Causes of a severe dying condition

It is believed that the story of Gogol's death dates back to January 1852, when Yekaterina Khomyakova, the sister of his close friend, died. The poet experienced the requiem for this person with particular horror, and during the burial he said very terrible words: "It's all over for me too ..." Physically weak, prone to various ailments, with poor immunity, Nikolai Vasilyevich that day gave way completely. It is also worth considering the fact that for 20 years he had suffered from a bipolar personality, therefore such a significant and mournful event drove him into the phase of depression, and not hypomania. Since then, he began to refuse food, despite the fact that previously he always preferred hearty meat dishes. Eyewitnesses claimed that the writer seemed to have left reality. He stopped communicating with friends, often closed in on himself, could go to bed in a dressing gown and boots, while muttering something. The culmination of his depression was the fact that he burned the second volume of Dead Souls.

Attempts to cure

For many years, analysts and researchers did not understand why Gogol died. The poet and playwright, struck by an unknown ailment at that time, was under close medical supervision and care. Although it is worth noting that the doctors treated him very harshly, trying, however, to do what was best. An imaginary "meningitis" was treated. They forced them into a hot bath, poured ice water over their heads, and then did not allow them to dress. Leeches were seated under the writer's nose to increase the bleeding, and if he resisted, his hands were twisted, causing pain. It is likely that another of these procedures is the answer to the question of why Gogol died so suddenly. At 8 am on February 21, he fell into unconsciousness, when there was no one beside the nurse. By 10 am, when the doctors had already gathered at the writer's bed, they found only a corpse.

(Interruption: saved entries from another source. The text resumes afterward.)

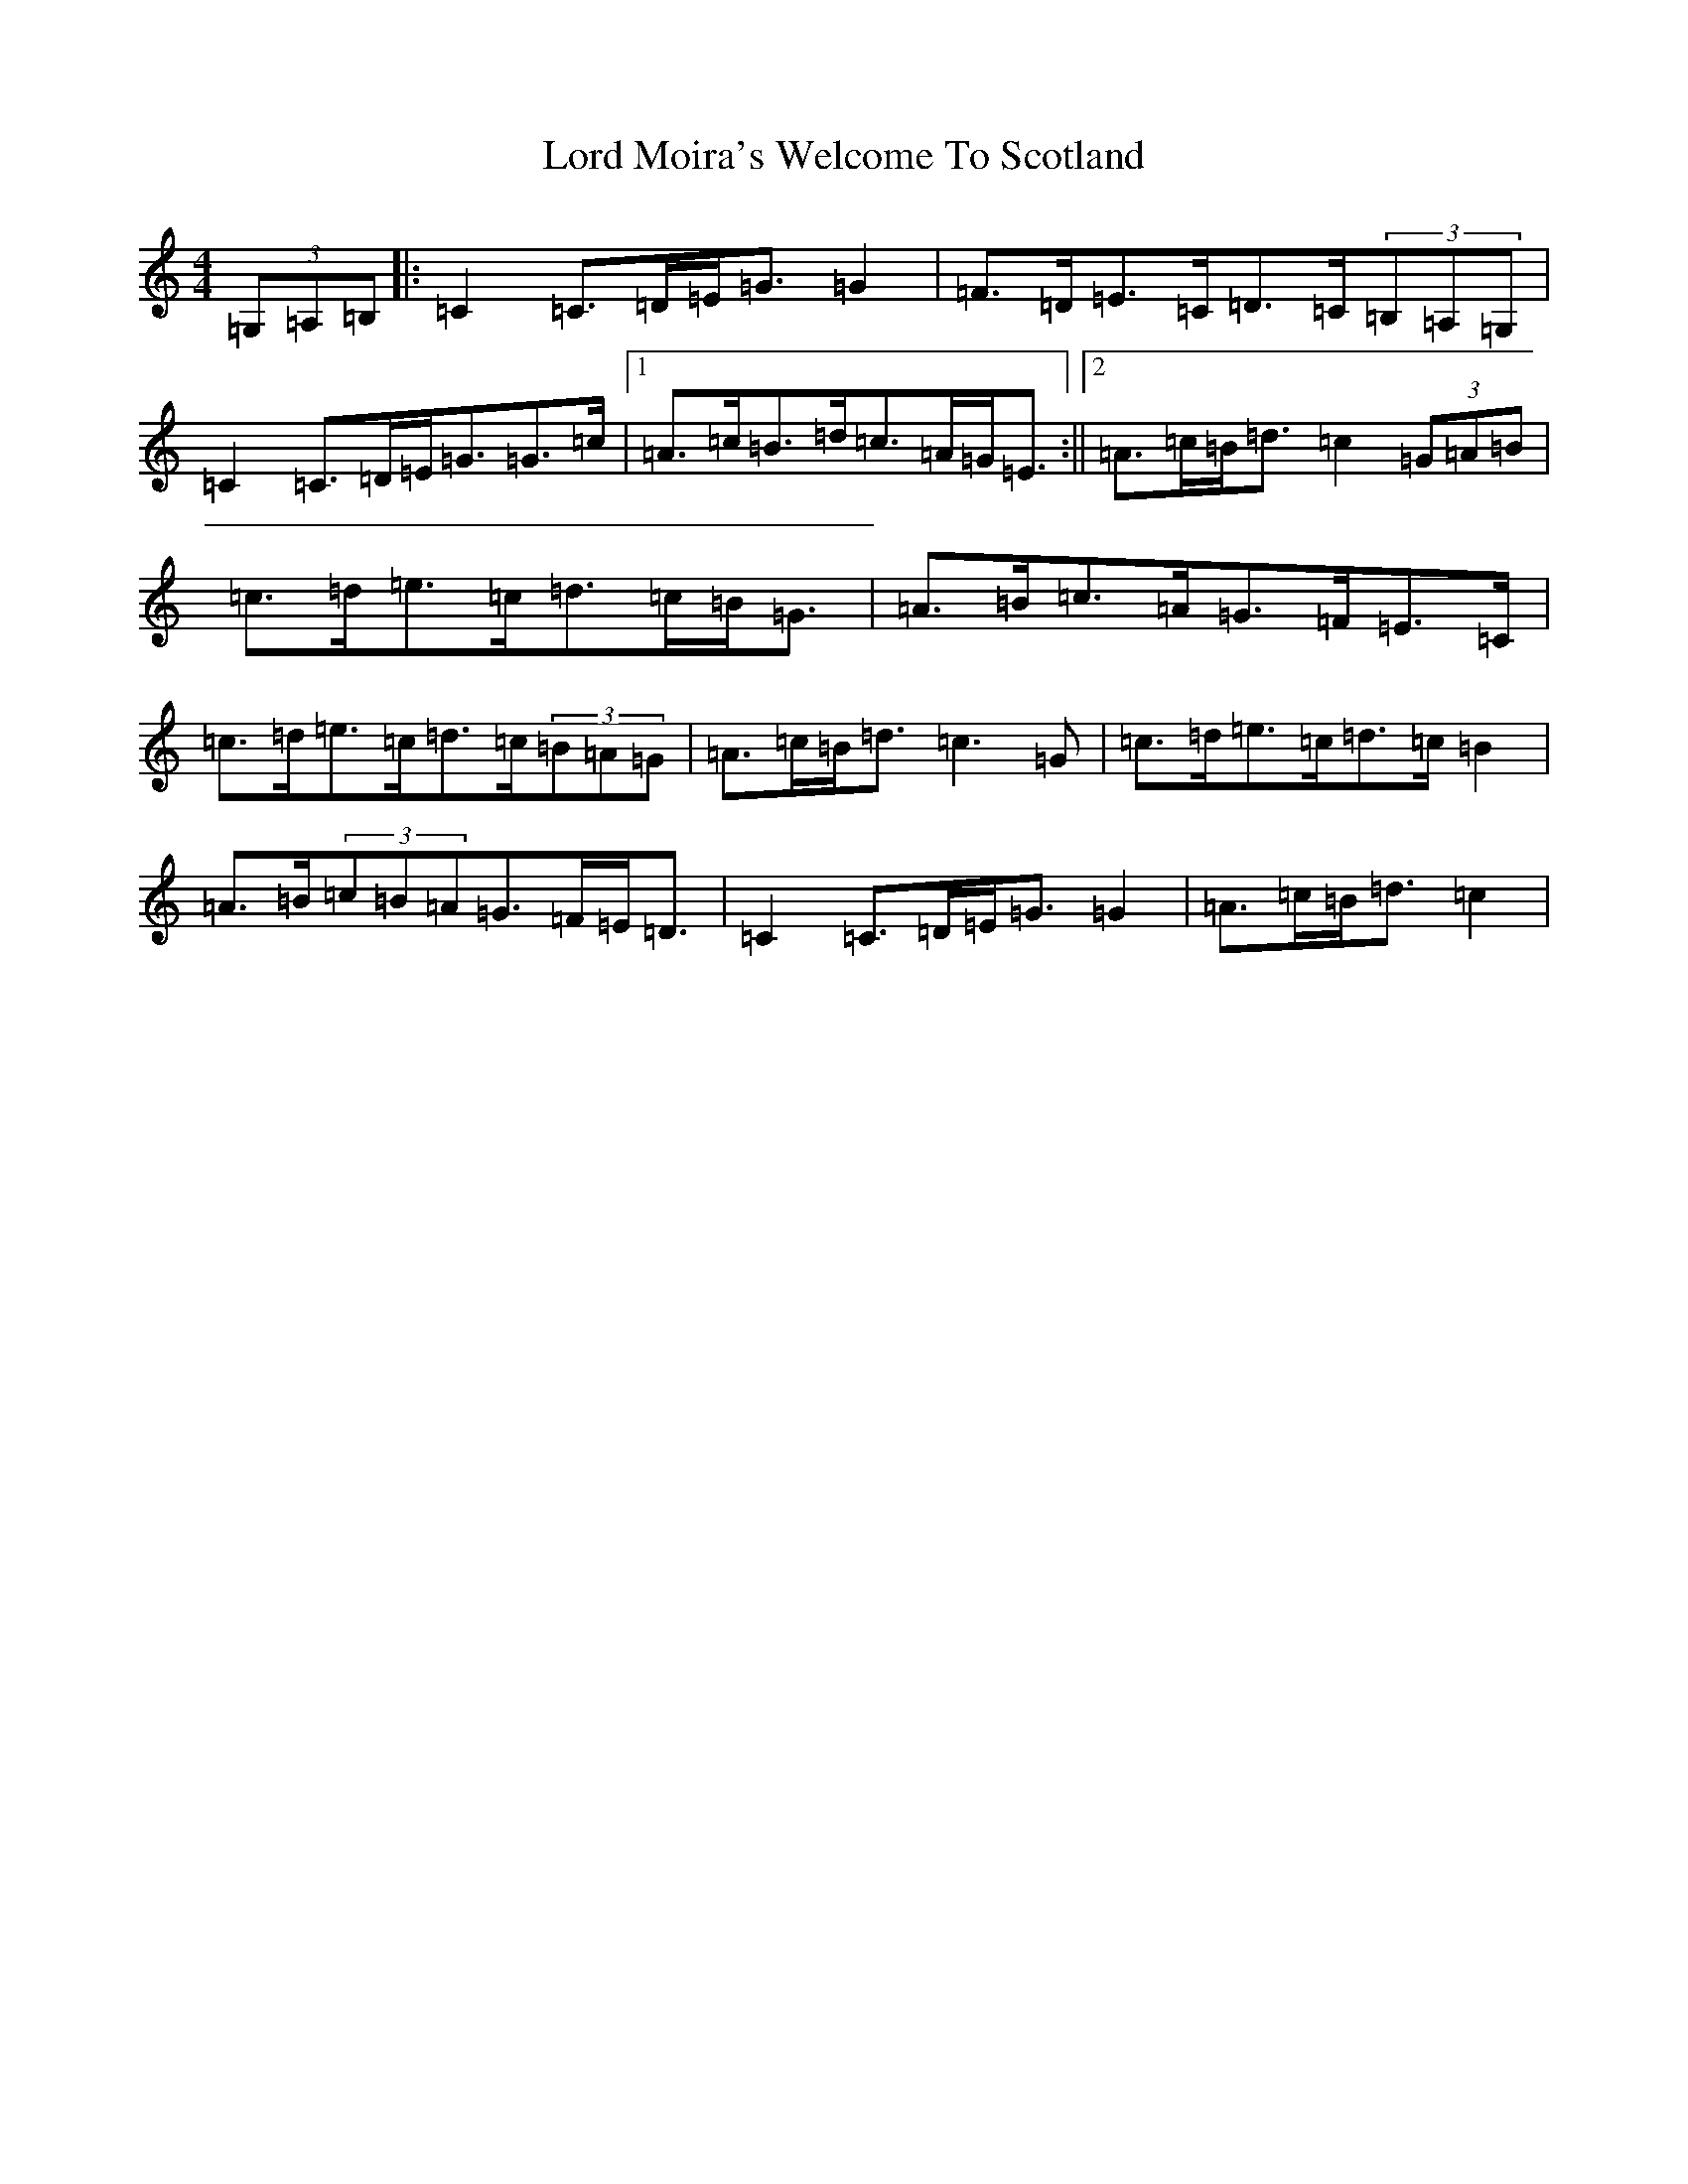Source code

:X: 12783
T: Lord Moira's Welcome To Scotland
S: https://thesession.org/tunes/3262#setting8731
Z: G Major
R: strathspey
M: 4/4
L: 1/8
K: C Major
(3=G,=A,=B,|:=C2=C>=D=E<=G=G2|=F>=D=E>=C=D>=C(3=B,=A,=G,|=C2=C>=D=E<=G=G>=c|1=A>=c=B>=d=c>=A=G<=E:||2=A>=c=B<=d=c2(3=G=A=B|=c>=d=e>=c=d>=c=B<=G|=A>=B=c>=A=G>=F=E>=C|=c>=d=e>=c=d>=c(3=B=A=G|=A>=c=B<=d=c3=G|=c>=d=e>=c=d>=c=B2|=A>=B(3=c=B=A=G>=F=E<=D|=C2=C>=D=E<=G=G2|=A>=c=B<=d=c2|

An unbroken chain leading to demise

Thanks to the research of contemporaries, it is possible to build a logical and correct connection between all the events and circumstances during which the playwright died. Initially, the place where Gogol died (Moscow) had a negative impact. There were often rumors about his madness, many of his works were not recognized. Due to these factors, his mental illness began to aggravate, and as a result, Nikolai Vasilyevich came to the conclusion that he should refuse food. Complete bodily exhaustion, distortion of the perception of reality indescribably weakened a person. It was fatal that he was subjected to sudden changes in temperature, shock and other harsh therapeutic methods. The date of Gogol's death was the last day of such bullying for him. After a long and painful night on the morning of February 21, he no longer woke up.

Could the writer have been saved?

Definitely, you can. To do this, it was necessary to use force-feeding with highly nutritious foods, the introduction of saline solutions under the skin, and also force a person to drink a lot of water. Another factor is the use of antidepressants, however, given the year in which Gogol died, we can say that this was impossible. By the way, one of the doctors, Tarasenkov, insisted precisely on such methods, in particular, that Nikolai Vasilyevich was forced to eat. However, most of the doctors rejected this prescription - they began to treat non-existent meningitis ...

Afterword

We briefly examined all the circumstances of the death of the famous writer and playwright - Nikolai Vasilyevich Gogol. It was he who won the hearts of ordinary readers and directors, children and adults with his works. You can read his works avidly, without looking up from the book, because each of his creations is extremely interesting. Now you know when Gogol was born and died, how he lived his life, and in particular - what his last years were like. And most importantly, we tried to understand at least a little about how this genius died and why there are so many rumors around his death.